Une complexité envahissante

La complexité augmente dans tous les secteurs de l’activité humaine

Dans tous les secteurs industriels, on observe une difficulté croissante à faire face à la complexité grandissante des grands systèmes industriels modernes. Il suffit de penser à l’échec du premier tir de la fusée Ariane 5, au célèbre bug du Pentium 1 qui a obligé Intel à rappeler son micro-processeur vedette au niveau de l’ensemble de la planète, à l’échec désastreux du lancement de la classe A de Mercedes ou aux effondrements de grande ampleur des réseaux électriques de plus en plus récurrents dans le monde.

               
Ariane 5   Le Pentium d’Intel   Une Mercedes Classe A

 

 

La crise de la complexité en informatique

Ces problèmes sont tous particulièrement aigüs dans le secteur informatique qu’il est intéressant d’explorer plus en profondeur car on dispose de statistiques globales assez claires sur les taux de réussite des grands projets dans ce domaine.

Dans le secteur du logiciel, les travaux de Caper Jones – l’un des experts mondiaux en matière de métriques de complexité du logiciel – mettent ainsi parfaitement en évidence la corrélation existant entre la taille d’un logiciel et son taux de poubellisation.

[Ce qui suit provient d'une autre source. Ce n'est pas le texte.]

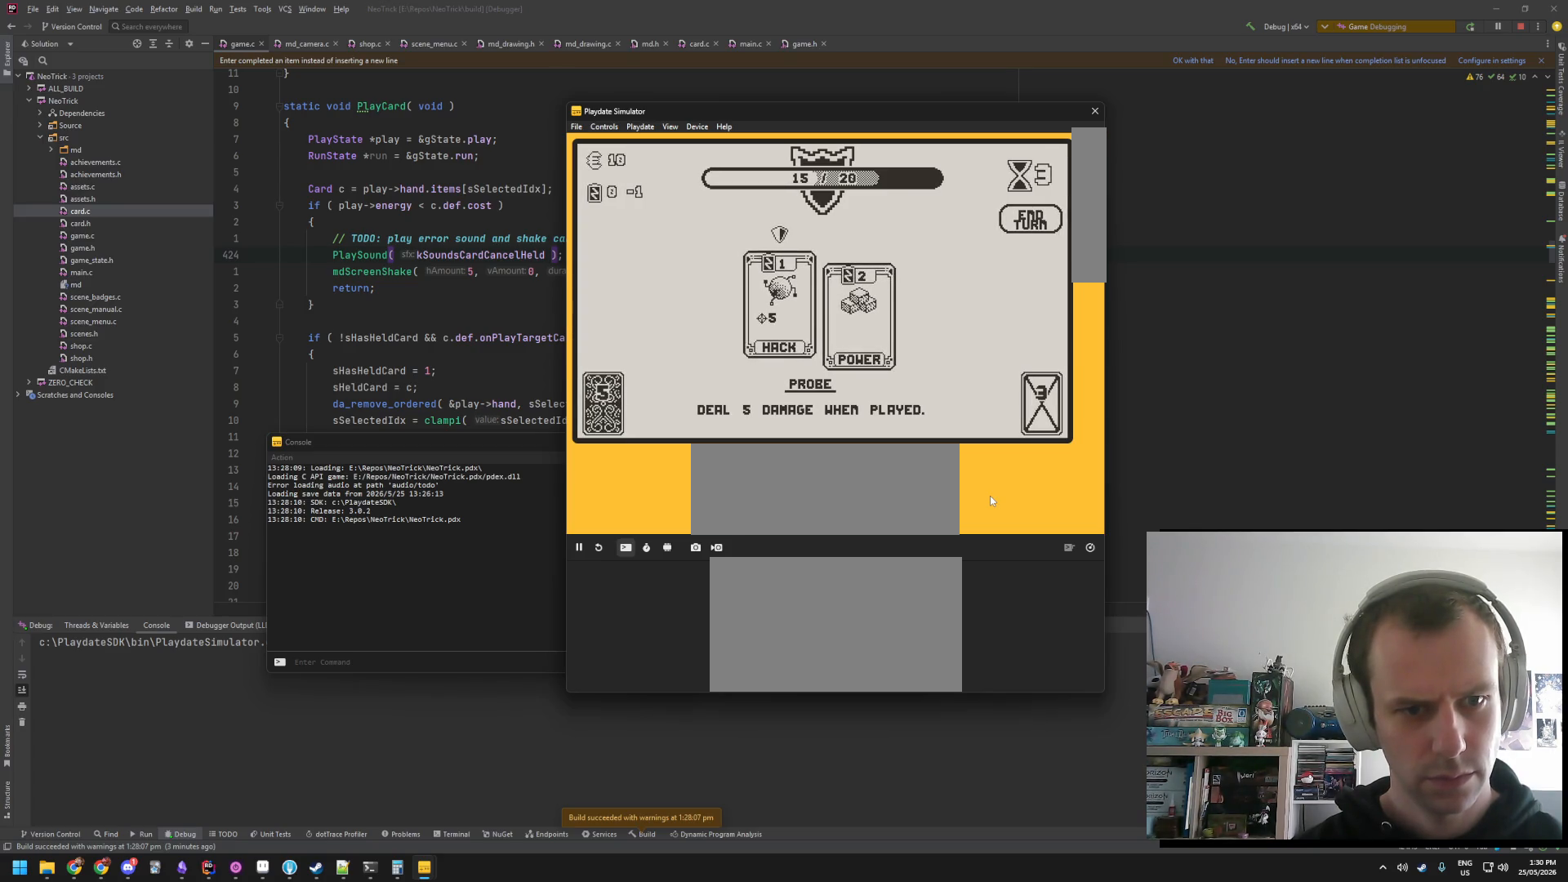
{"buttons": [], "events": []}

Pour les logiciels complexes (plus de 10 millions de lignes de code), on arrive d’ailleurs à un taux d’arrêt pur et simple des projets associés de plus de 60 % ! Les statistiques permettent donc de se rendre compte parfaitement que plus un logiciel est grand, plus il va être difficile de le réaliser. La taille d’un logiciel est donc une bonne mesure de sa complexité intrinsèque (même si celle-ci ne réduit bien sûr pas à ce paramètre).

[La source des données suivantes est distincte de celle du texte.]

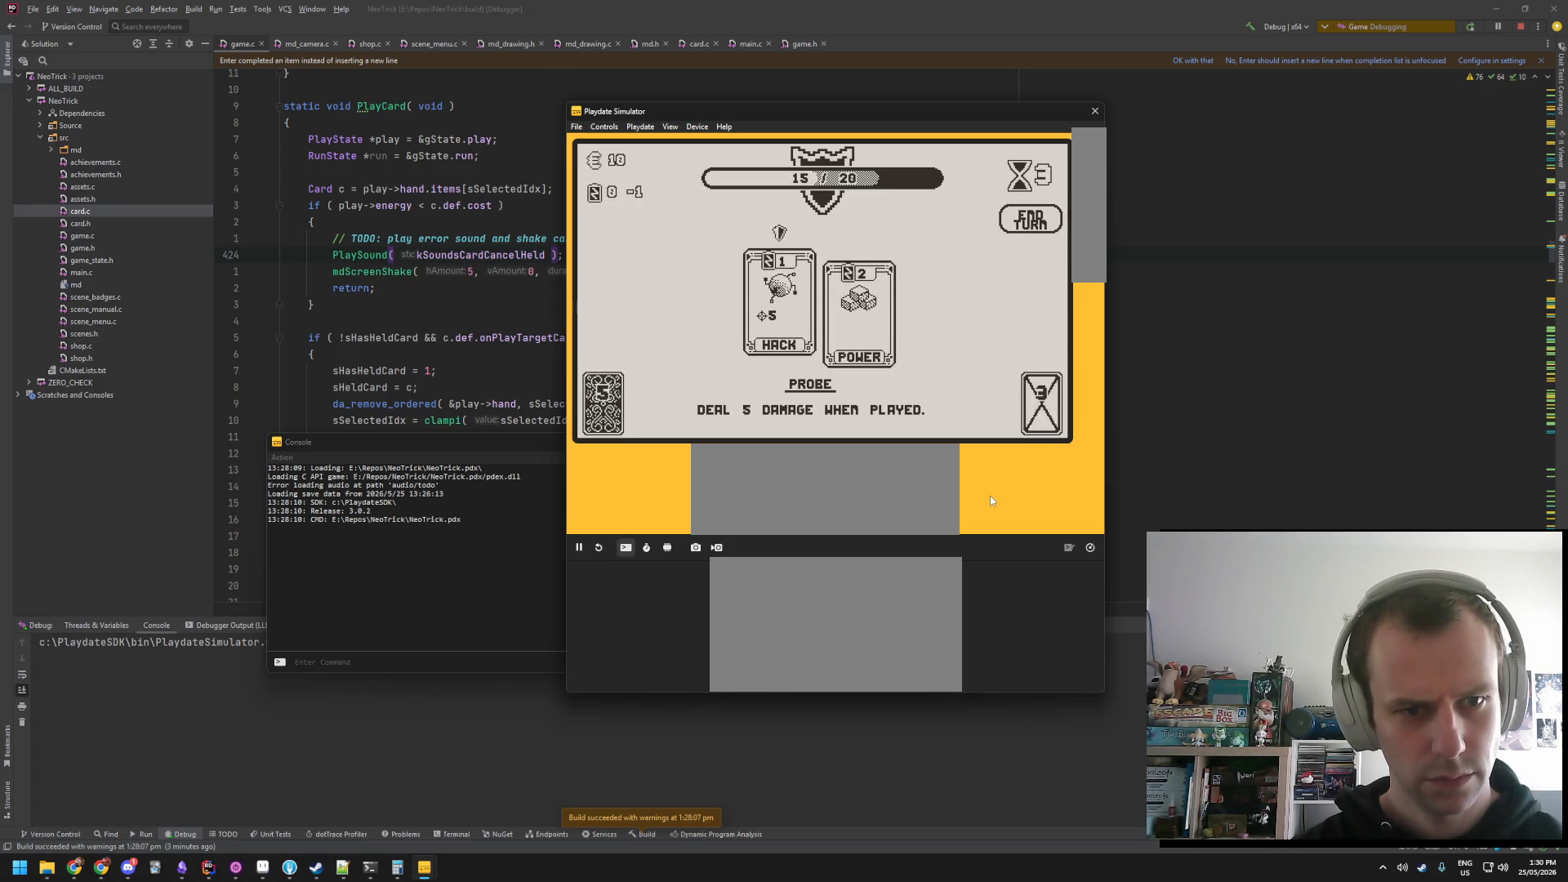
{"buttons": [], "events": []}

Statistiques sur le respect des délais des projets d’ingénierie logicielle – Source : Caper Jones – Patterns of Software Systems Failure and Success – 1996

 

La situation est encore plus explosive en matière de projets de mise en place de systèmes d’information, i.e. des projets où l’informatique technique rencontre l’organisation de l’entreprise. L’étude Chaos du Standish group montre en effet que les ratios relatifs des taux de succès et d’échec de ces projets n’ont quasiment pas bougé au cours des 15 dernières années : 30 % de ces projets terminent en temps et en heure dans le respect de leur cahier des charges initial, 50 % aboutissent, mais en en respectant pas l’un de ces 3 critères (timing, coût, couverture fonctionnelle) et 20 % sont enfin purement et simplement arrêtés sans lendemain. Quand on regarde les statistiques pour les très grands projets (ceux avec plus de 10 M€ de budget), on constate qui plus est que les taux de succès s’effondrent totalement, seuls 1 % de ces projets réussissant à rester dans le vert.

Statistiques sur la réussite des projets de déploiement de systèmes d’information d’entreprise – Source : The Chaos Study – Standish Group – 1994/2008
 

Ces différents éléments mesurent très bien les difficultés existant face à la complexité en informatique, ces dernières étant sans doute beaucoup plus fortes dans ce domaine qu’ailleurs de part le côté extrêmement jeune de cette discipline sur le plan industriel et la nature totalement virtuelle d’une réalisation logicielle. Cela explique sans doute ces taux d’échec gigantesques, que l’on ne retrouve heureusement pas avec la même intensité dans d’autres environnements, ce qui crée cependant aussi un énorme défi spécifique pour l’approche architecturale dans ce secteur.